秋の剪定は、冬とは目的が違い、開花時期を調節することが主な目的です。これによって、冬の最中に開かない蕾を残さないようにする。或いは時期を揃えることで、出来るだけ薔薇の成長に良い気温の時期に蕾を成長させ、大きな美しい花をたくさん咲かせるといった効果が期待できます。もちろん必ずやらなければならないものではありません。
幾つかの区分について大まかな方法を述べます。
開花期を揃えるためには今現在蕾のもの、成長途中の枝をも切り落とす必要があります。
HT・FLの場合
先ず全体を見て、他の枝に比べて細い枝を根元から切り取ります。その後混み合った枝、或いは交叉した枝を間引きます。交叉枝は光が当たりにくいので良い花が望めないでしょう、混み合った枝も同じです。残った主要枝は本葉(複葉という小さい葉が5枚ついている葉)を枝全体で5枚以上残すような位置の芽の上で切ります、または3枚葉を残さないような位置で切ります。重要なのは、葉を出来るだけ残すようにすることです。葉が無いと良い花を咲かせることが出来ません、上記の方法は基本ですのでこれに縛られないでください。
イングリッシュローズの場合
イングリッシュローズもHT・FLと同じ剪定方法で良いのですが、シュラブローズに分類されているのでHT・FLの方法では難しい品種もあります。横に広がる樹形の品種や半つる性の品種は大まかに枝を間引いてから適当な長さで切り詰める方法でも構いません。縦に伸びる樹形の品種、ブッシュタイプの品種はHT・FLの方法で構いません。
オールドローズの場合
オールドローズはほとんどが一季咲きなので秋の剪定をする意味がありません。四季咲きのティーローズ、ポートランドローズはHT・FLと同じ剪定方法が使えます、ハイブリット・パーペチュアルは剪定はしないほうが良いと思います、むしろ蔓薔薇として育てた方が良いでしょう。返り咲きの度合いは品種によって違います。
蔓薔薇の場合
四季咲き性の強い半つる性の品種、ランブラー系は、咲き終わった枝を切り取り、適当な芽の上で剪定します。四季咲き性の弱い品種(LCL)、ランブラー系は剪定はしません、力強いシュートが伸びていると思いますが、それが次年度の春に良い花を咲かせる開花枝になりますので、出来るだけ真っ直ぐに伸ばします、途中で曲がるとそこから新しい枝が数本伸びてきてしまいますので支柱を立てて、真っ直ぐ固定します、途中で折れてしまってもまた先端の芽の上で切り戻しておけば芽を伸ばしてきます、この際数本の枝が伸びて来る場合がありますが、出来るだけ一本に絞って他の芽は欠きとってください。
ミニバラの場合
樹形が大きめの品種にはHT・FLの方法が使えます、普通のミニバラは適当に枝を切り詰めるだけで構いません。
葉が無くなって殆ど丸坊主になってしまった場合
剪定しません、このような場合は剪定しても株を弱めるだけなので薄めの液肥を与えて新芽が出てくるのを待ちます。

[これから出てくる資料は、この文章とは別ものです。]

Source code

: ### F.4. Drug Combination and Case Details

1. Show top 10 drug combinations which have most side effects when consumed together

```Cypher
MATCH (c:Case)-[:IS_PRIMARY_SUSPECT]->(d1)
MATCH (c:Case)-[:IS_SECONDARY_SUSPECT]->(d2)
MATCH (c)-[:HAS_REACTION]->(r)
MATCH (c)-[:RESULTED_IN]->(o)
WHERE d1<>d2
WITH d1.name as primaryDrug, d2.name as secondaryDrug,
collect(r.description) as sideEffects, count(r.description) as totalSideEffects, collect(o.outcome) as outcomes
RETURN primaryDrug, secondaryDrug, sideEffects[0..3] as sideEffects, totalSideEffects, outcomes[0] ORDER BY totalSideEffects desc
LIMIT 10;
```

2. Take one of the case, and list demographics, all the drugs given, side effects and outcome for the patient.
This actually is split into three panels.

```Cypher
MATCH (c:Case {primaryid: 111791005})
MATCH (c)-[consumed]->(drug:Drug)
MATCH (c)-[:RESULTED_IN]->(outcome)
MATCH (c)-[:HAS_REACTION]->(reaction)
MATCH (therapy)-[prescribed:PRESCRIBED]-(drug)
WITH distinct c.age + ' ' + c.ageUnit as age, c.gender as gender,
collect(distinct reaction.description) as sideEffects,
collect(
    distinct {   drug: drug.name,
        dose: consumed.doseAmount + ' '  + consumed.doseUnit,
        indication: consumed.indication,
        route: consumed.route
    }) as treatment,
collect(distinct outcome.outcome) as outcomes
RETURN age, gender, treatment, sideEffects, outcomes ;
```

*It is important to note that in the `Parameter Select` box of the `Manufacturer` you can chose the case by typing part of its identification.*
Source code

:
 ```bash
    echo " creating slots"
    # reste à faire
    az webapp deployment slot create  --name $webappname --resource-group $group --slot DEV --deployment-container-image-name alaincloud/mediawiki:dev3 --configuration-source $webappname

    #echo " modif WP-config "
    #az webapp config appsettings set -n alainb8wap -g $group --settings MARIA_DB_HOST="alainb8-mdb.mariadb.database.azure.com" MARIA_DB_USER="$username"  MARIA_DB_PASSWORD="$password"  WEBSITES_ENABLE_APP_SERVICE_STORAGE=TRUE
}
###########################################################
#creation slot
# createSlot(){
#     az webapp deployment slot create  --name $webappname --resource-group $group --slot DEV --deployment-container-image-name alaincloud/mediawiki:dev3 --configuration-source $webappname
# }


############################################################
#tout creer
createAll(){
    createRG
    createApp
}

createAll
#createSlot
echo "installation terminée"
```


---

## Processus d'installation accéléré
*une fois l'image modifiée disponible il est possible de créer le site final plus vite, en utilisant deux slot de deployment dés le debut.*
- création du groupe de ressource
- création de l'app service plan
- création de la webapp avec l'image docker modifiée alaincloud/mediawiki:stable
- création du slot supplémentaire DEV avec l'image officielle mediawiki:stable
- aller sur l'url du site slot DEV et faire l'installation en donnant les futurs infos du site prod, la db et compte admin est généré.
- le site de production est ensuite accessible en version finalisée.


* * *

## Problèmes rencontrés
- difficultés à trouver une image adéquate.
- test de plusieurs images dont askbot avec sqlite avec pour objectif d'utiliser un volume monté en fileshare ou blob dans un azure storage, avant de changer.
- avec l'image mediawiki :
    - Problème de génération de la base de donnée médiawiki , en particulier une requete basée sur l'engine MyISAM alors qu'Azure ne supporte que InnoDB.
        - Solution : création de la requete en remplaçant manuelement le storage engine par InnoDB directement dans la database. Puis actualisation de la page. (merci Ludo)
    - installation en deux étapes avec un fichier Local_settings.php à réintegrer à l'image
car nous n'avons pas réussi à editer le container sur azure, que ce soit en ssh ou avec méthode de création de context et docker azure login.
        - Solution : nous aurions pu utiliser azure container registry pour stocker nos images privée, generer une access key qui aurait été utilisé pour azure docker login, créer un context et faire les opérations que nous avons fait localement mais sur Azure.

さらに株から強い芽を出させるために先ず全体を見て、残っている葉の上で枝を切ります。その後紐を用意して、枝の先端に結わえつけ、枝を横に倒すようにして固定します。固定する場所は地面に杭を打つか、鉢植えの場合は鉢に固定するか同じく杭を打ちます。
っまたは簡便に枝の途中で折り曲げる方法もあります。切り取るのではなく折り曲げるのです、硬い枝の場合は反発して戻ってしまうこともあるので曲がったままで固定する必要があります。
何故こんなことをするかというと、薔薇に限らず、植物の芽には頂芽優性(ちょうがゆうせい)と言う性質があり、高い位置にある芽から成長が始まる事を言います、そして薔薇の芽は、枝の下に付いている芽ほど強い枝を出す性質があります。つまり剪定によってただでさえ少ない葉を落とすと更に樹勢が弱るので、剪定を行わず、葉の残っている上の方の芽ではなく、下の方の強い芽を伸ばすと言う樹勢が弱るのを防ぐ方法なのです。この方法の利点は成長期であればいつでも使えることです。しかしミニバラは大型の品種なら可能ですが普通のものにはこの方法は小さすぎて現実的ではありません。枝を少し切り詰めて再生を待つしかありません。
秋の剪定で重要なのは、葉を出来るだけ残すようにすることです。葉が無いと良い花を咲かせることが出来ません。
夏場の潅水(水やり)について
バラにとっては最適な生育に必要な温度帯は15℃〜25℃です。ですが30℃を越す高温な日が続くとバラにとっては疲労の原因になります、そこで生育を助けるためにはこまめな水やりが必要です。晴れが続けば鉢の場合は、特に乾燥しがちになるので毎日、一回或いは二回の潅水が必要になります。出来得る限り先端部がしおれる事のないよう心掛けましょう。
また、鉢周りの地面に打ち水をして地温を下げると効果的です。このような高温乾燥時はハダニが発生しやすい環境ですので水遣り時に葉裏にも水をかけてあげましょう、すぐ乾くので病気の心配はないでしょう。
病気について
薔薇は他の植物に比べて病気の被害が大きく、枯死に至ることもあります。しかし、かといって薬剤で完全に防げるかと言うとそうではありません。あくまで人間がすることですから、小手先で何とかしようと思っても自然の巨大な力の前では無力です。良い例が耐性菌です、薬剤の散布を続けていると病原菌がその薬剤に対して耐える力、耐性をつけてしまい効かなくなります。そして更に強い薬剤を使いつづける内に、どんな薬でも効かない多剤耐性菌が生まれてしまうのです。院内感染で話題となったMRSAも多剤耐性菌です。
このように、薬剤は万能ではありませんので過信して使いすぎることは危険と言えます。
ポイントとしては薔薇に抵抗力をつけさせることが必要です、最近注目されている木酢液は、20倍くらいに薄めて薔薇に散布する事で薔薇に活力を与えます。また土壌に散布することで有効微生物を増やして、癌腫病の発生を抑える事が出来ます。